Dr. Z’s Corner (202103)

TEQUALIZER: Reinventing HVAC Vents Using Artificial Intelligence (AI)

On a nice Sunday back in 2019, three friends, all engineers and scholars, were enjoying brunch together in a local restaurant, and one of them started complaining about temperature differences across rooms in their houses and workplaces. Instantly, all of them agreed on the problem, started sharing their individual experiences and stories with each other. In the end, they decided to team up to reinvent new HVAC vents through transdisciplinary research.

Problem

HVAC (Heating, Ventilating, and Air Conditioning) systems are engineered to be integrated into our infrastructure to provide us with a comfortable indoor environment.

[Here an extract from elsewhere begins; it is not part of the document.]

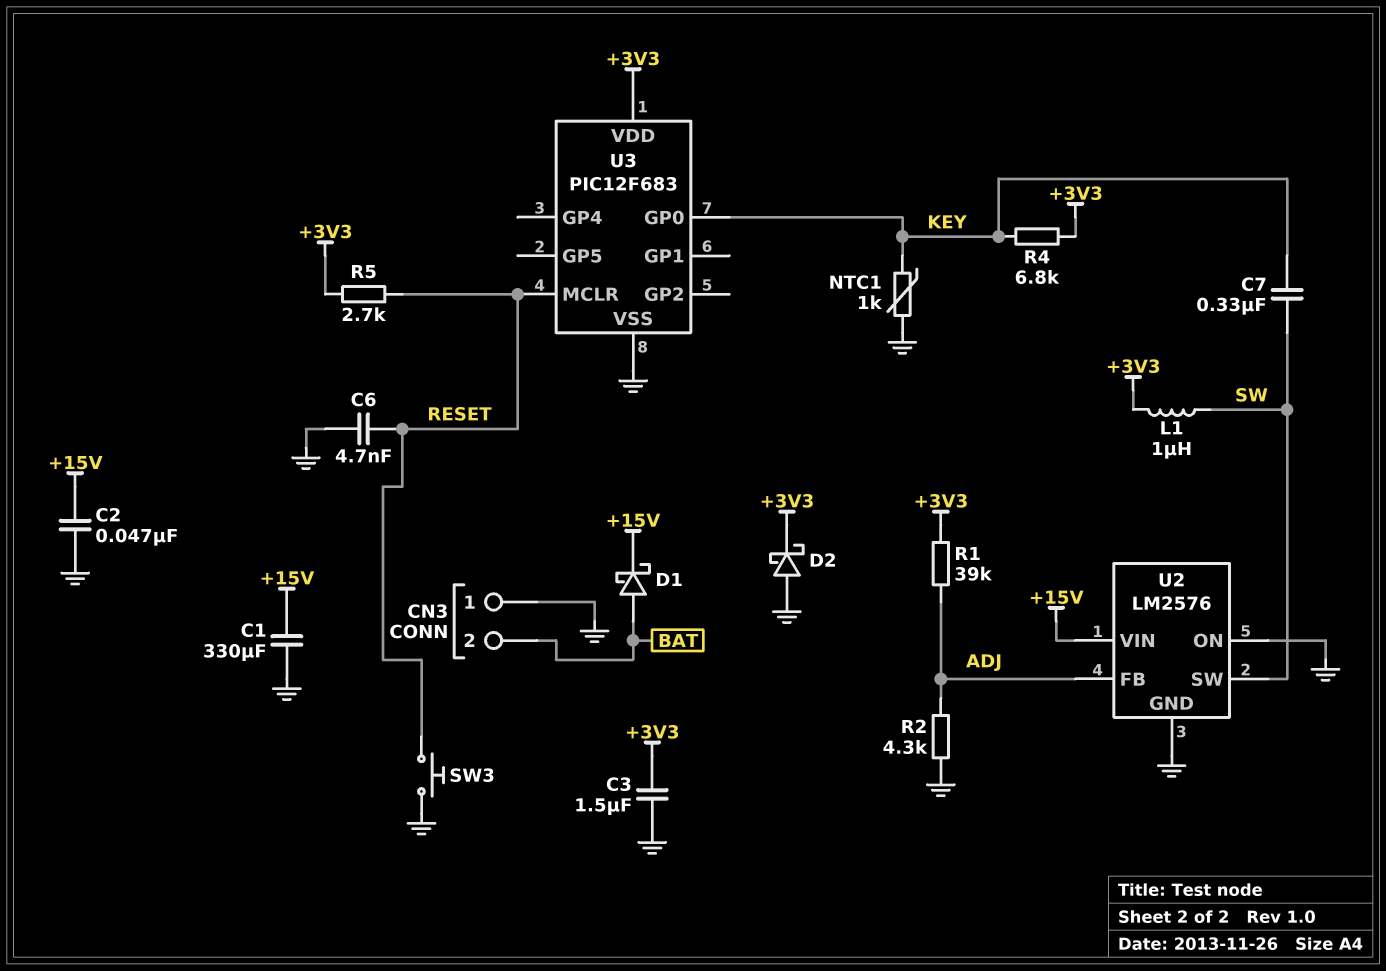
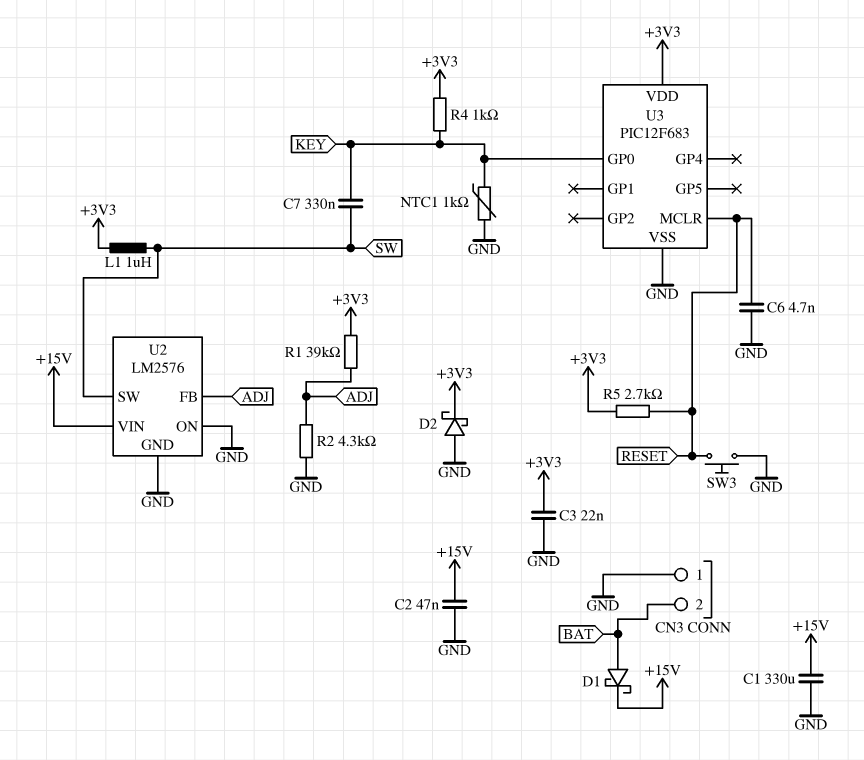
C3: 1.5uF (+3V3, GND) -> 22nF (+3V3, GND)
R4: 6.8k (+3V3, KEY) -> 1k (+3V3, KEY)

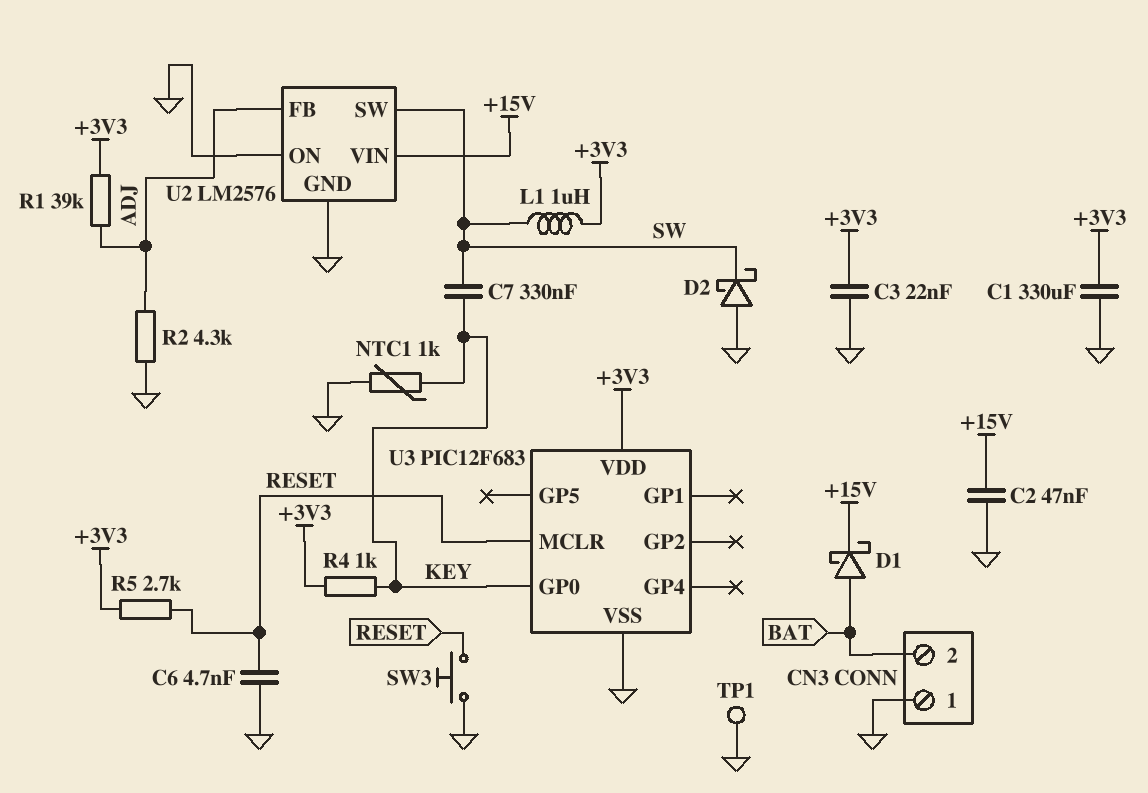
C1: 330uF (+15V, GND) -> 330uF (+3V3, GND)
D2: schottky (A GND, K +3V3) -> schottky (A GND, K SW)
TP1: none -> test point (GND)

An HVAC thermostat allows us to choose a desired level of temperature in the associated HVAC zone. In real applications though, we often stay in an HVAC zone with varying temperature across rooms. This is because of several reasons including, but not limited to, the specific activity occurring in each room, the natural environment of each room (e.g., the directions and sizes of windows), the equipment operating in each room, and the distance of each room’s vents from the HVAC. Therefore, even if the temperature at the location of the thermostat is maintained within a comfortable temperature range as set, individual rooms can have large deviations in air temperature, creating an uncomfortable indoor environment or incurring wasted energy in heating and cooling.

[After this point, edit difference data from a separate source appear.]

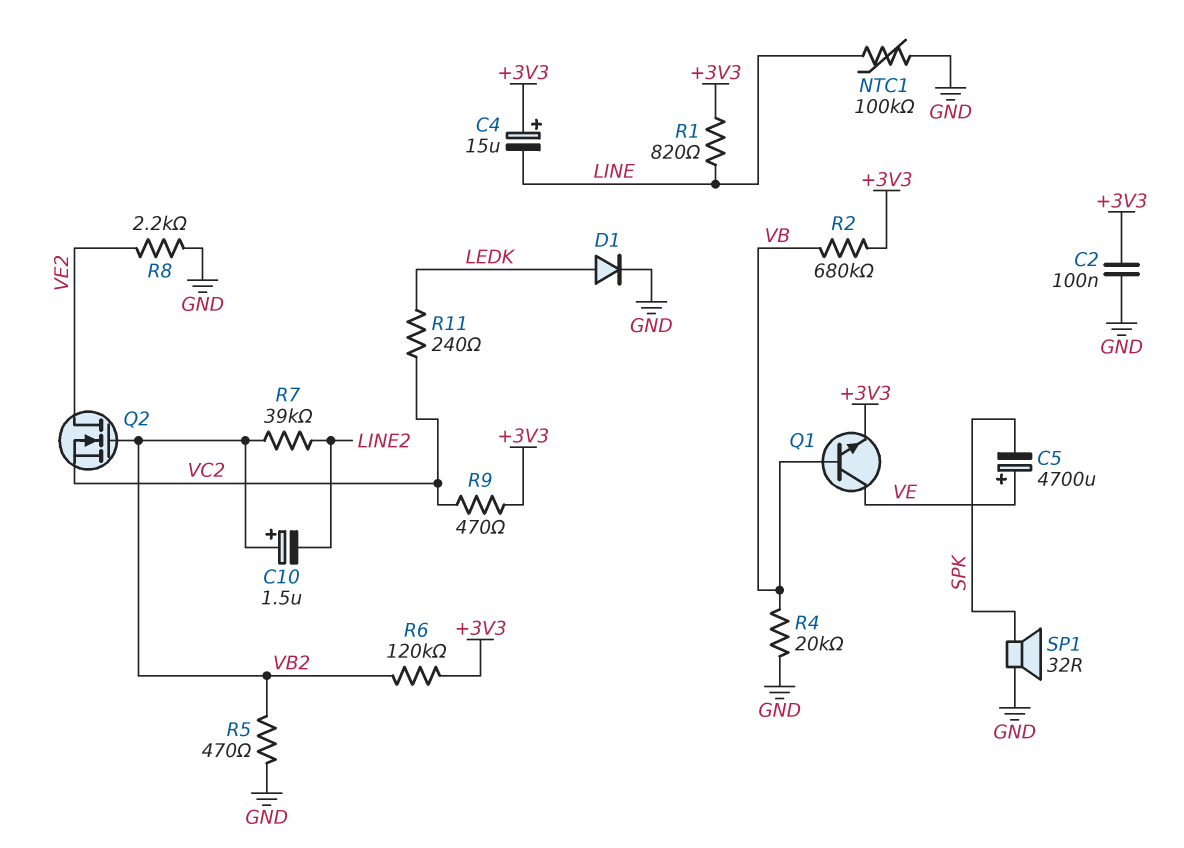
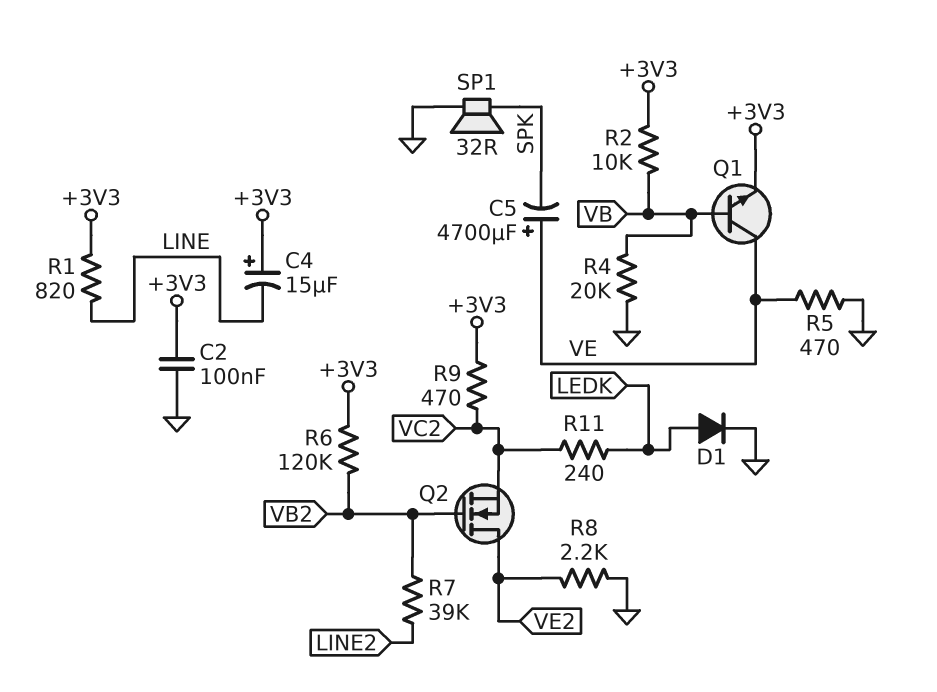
C10: 1.5uF (plus VB2, minus LINE2) -> none
NTC1: 100k (GND, LINE) -> none
R2: 680k (+3V3, VB) -> 10k (+3V3, VB)
R5: 470 (GND, VB2) -> 470 (GND, VE)

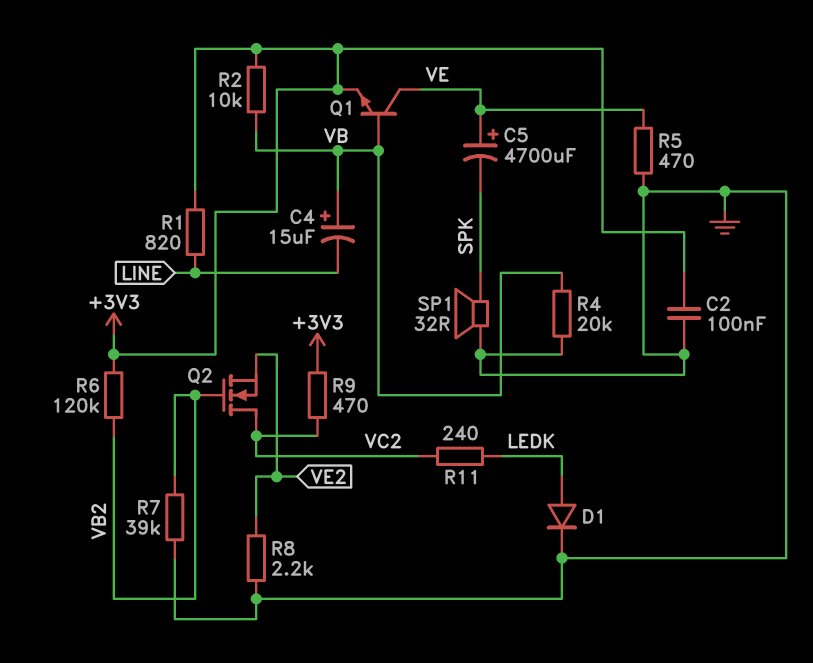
C4: 15uF (plus +3V3, minus LINE) -> 15uF (plus VB, minus LINE)
Q2: NMOS (G VB2, D VE2, S VC2) -> NMOS (G VB2, D VC2, S VE2)
R7: 39k (LINE2, VB2) -> 39k (GND, VB2)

Suppose that there are two rooms (A and B) in an HVAC zone with the thermostat located in Room A. Further suppose that, while the HVAC is running, Room A reaches the set temperature sooner than Room B. Because the thermostat is in Room A, the HVAC stops running – Room B is still uncomfortable. On the other hand, if the thermostat is installed in Room B instead, the HVAC would continue to run based on the air temperature of Room B, overheating or overcooling Room A. Micro HVAC zoning is mostly prohibitive due to cost, complexity, and a variety of other reasons (e.g., rental properties or businesses in commercial buildings).

Approach

Such limitations of conventional HVAC systems led some businesses to the invention of smart vents in recent years. However, existing smart vents are complex to set up and use, not adequate for commercial buildings, and require additional devices, such as smart thermostats, additional sensor modules, and smart hubs. Therefore, they are not scalable and not applicable to a wide spectrum of customers.

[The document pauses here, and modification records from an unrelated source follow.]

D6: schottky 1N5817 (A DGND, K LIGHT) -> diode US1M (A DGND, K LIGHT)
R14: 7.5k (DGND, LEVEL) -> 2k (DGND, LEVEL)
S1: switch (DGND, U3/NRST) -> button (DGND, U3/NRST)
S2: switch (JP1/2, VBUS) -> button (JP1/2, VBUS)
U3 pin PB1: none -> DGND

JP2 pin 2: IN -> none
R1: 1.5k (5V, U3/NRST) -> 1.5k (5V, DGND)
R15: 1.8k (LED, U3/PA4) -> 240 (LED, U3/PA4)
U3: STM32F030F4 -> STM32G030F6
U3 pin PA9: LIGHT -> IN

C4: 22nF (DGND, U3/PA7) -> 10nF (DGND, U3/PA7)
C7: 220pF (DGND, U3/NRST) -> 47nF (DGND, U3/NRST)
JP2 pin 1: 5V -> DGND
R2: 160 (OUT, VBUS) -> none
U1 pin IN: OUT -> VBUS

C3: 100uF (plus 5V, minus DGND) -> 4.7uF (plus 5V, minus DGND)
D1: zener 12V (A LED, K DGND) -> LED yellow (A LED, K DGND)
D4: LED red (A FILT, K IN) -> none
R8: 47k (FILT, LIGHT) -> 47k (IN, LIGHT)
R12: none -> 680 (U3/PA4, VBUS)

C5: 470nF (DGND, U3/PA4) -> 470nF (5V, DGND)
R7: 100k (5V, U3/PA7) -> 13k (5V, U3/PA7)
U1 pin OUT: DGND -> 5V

By combining modern technological advancements made in computer science and information technology, we can design more intelligent HVAC vents that can do more for the convenience of human users, ideally providing a “simply drop-in & forget” solution that requires no additional devices or complicated human involvements. In particular, recent advancements in Artificial Intelligence (AI), Internet of Things (IoT), and tiny embedded computers, combined with the increasingly faster data communications and cloud computing, enable us to devise a new human-centered approach in reinventing HVAC vents. Such HVAC vents should be able to improve the quality of our indoor living environment while saving energy, all in a human-friendly and cost-efficient way.

Prototype

Through our interdisciplinary research, we have developed a new type of HVAC vents that we call Tequalizer (a short for Temperature Equalizer). We designed Tequalizer to be an energy-efficient and human-centered solution for making the temperature set on a central HVAC thermostat to be the actual temperature everywhere inside the HVAC zone.

Here, the key idea is to embed an AI (Artificial Intelligence) and sensors into each vent to enable them to autonomously collaborate, sense, and share their local environment with each other. Tequalizer vents actually register and collaborate in real time with each other to collectively control all dampers in such a way that the heating/cooling is dynamically  redirected among the vents to reach and maintain uniform temperatures across rooms. A provisional application for patent has been submitted.